The State of the Craft in Research Data Management - Part III
November 30, 2020 | Susan Tussy
Part III in a Five-Part Series
Data volumes are exploding, and the need to efficiently store and share data quickly, reliably and securely—along with making the data discoverable—is increasingly important. Deliberate planning and execution are necessary to properly collect, curate, manage, protect and disseminate the data that are the lifeblood of the modern research enterprise.
In order to better understand the current state of research data management we reached out to several research computing leaders at institutions around the world to gain insights into their approach and their recommendations for others. We wanted to explore how data management tools, services, and processes deployed at their institutions help the research community reduce the amount of time spent addressing technological hurdles and accelerate their time to science.
At these, and many other leading institutions, new methodologies and technologies are being developed and adopted to create a frictionless environment for scientific discovery. Self-service data portals and point-and-click data management tools such as Globus are being made available to allow researchers to spend more time on science and less on technology. Education, documentation and a data management plan can assist researchers in their desire to spend more time on science. Hack-a-thons, webinars and researcher resource books are just some of the ways that institutions are educating researchers on best practices. Science Node published a summary of our findings, and we present here a more complete discussion with Sharon Broude Geva from the University of Michigan, the third interview in our five-part series.
Sharon Broude Geva, Director of Advanced Research Computing, Office of Research, University of Michigan
How has research data management evolved over time?
As a community, we first identified the need for reproducibility and data sharing, while understanding the wariness and concerns surrounding both practices. People have been thinking about data management for a long time, and eventually (if not already) will be forced to implement it by the funding agencies, so this discussion can no longer be postponed. Initially, discussion was all about funding and storage resources at an individual level. Clearly, it is now a much bigger issue and requires institutional commitment.
■ ■ ■ ■ ■
Problem A: Copy the portion of the research data management article between "As a community, we" and "requires institutional commitment.", inclusive.
Problem B:
Answer these questions using the research data management article:
(i) What is Sharon Broude Geva's position, and at which institution?
(ii) Which outlet published a summary of the findings?
(iii) What was the initial discussion of research data management about?
The data records that come after the research data management article are separate material.

Data records:
■ ■ ■ ■ ■
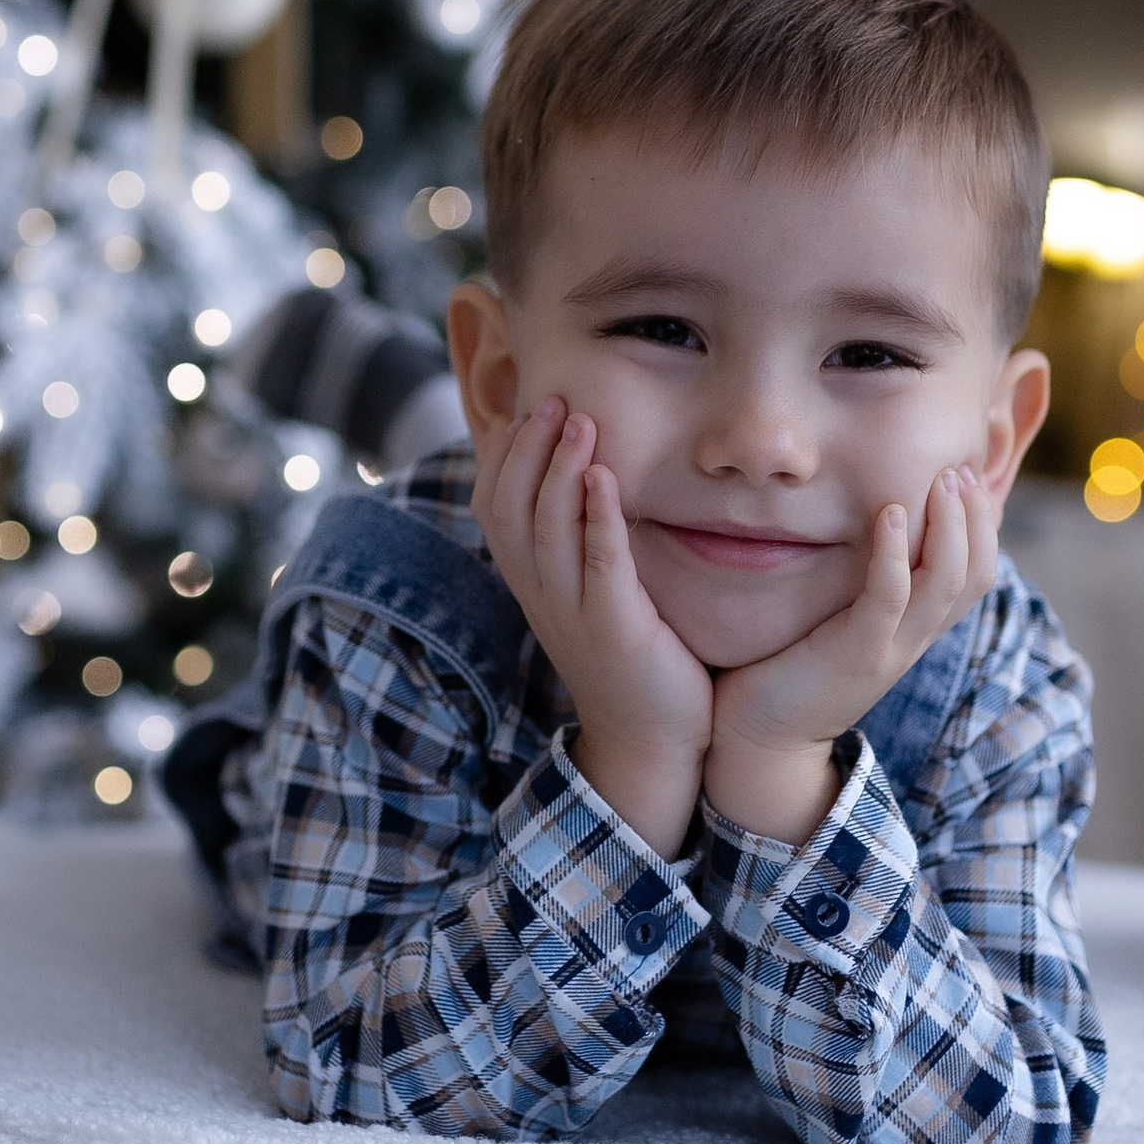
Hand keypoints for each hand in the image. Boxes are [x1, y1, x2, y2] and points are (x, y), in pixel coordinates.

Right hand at [472, 399, 713, 855]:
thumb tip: (584, 478)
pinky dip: (597, 517)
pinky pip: (599, 565)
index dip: (501, 457)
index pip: (492, 509)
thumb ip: (580, 543)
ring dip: (558, 469)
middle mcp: (542, 596)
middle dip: (527, 450)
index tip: (523, 412)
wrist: (651, 743)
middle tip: (553, 400)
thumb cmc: (631, 659)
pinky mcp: (616, 629)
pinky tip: (605, 476)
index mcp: (531, 585)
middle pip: (510, 510)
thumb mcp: (591, 595)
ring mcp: (574, 614)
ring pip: (547, 531)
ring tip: (579, 420)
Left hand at [704, 464, 995, 847]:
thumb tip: (857, 524)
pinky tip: (890, 513)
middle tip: (957, 467)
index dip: (982, 524)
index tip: (964, 475)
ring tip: (941, 480)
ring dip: (951, 526)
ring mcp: (891, 648)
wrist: (758, 741)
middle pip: (976, 574)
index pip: (975, 573)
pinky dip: (893, 553)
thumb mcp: (837, 618)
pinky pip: (890, 597)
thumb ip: (857, 580)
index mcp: (915, 628)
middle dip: (975, 516)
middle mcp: (914, 639)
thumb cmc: (786, 667)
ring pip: (947, 582)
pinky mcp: (858, 655)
■ ■ ■ ■ ■
Output A:
As a community, we first identified the need for reproducibility and data sharing, while understanding the wariness and concerns surrounding both practices. People have been thinking about data management for a long time, and eventually (if not already) will be forced to implement it by the funding agencies, so this discussion can no longer be postponed. Initially, discussion was all about funding and storage resources at an individual level. Clearly, it is now a much bigger issue and requires institutional commitment.

Output B:
(i) Director of Advanced Research Computing, Office of Research, University of Michigan
(ii) Science Node
(iii) Funding and storage resources at an individual level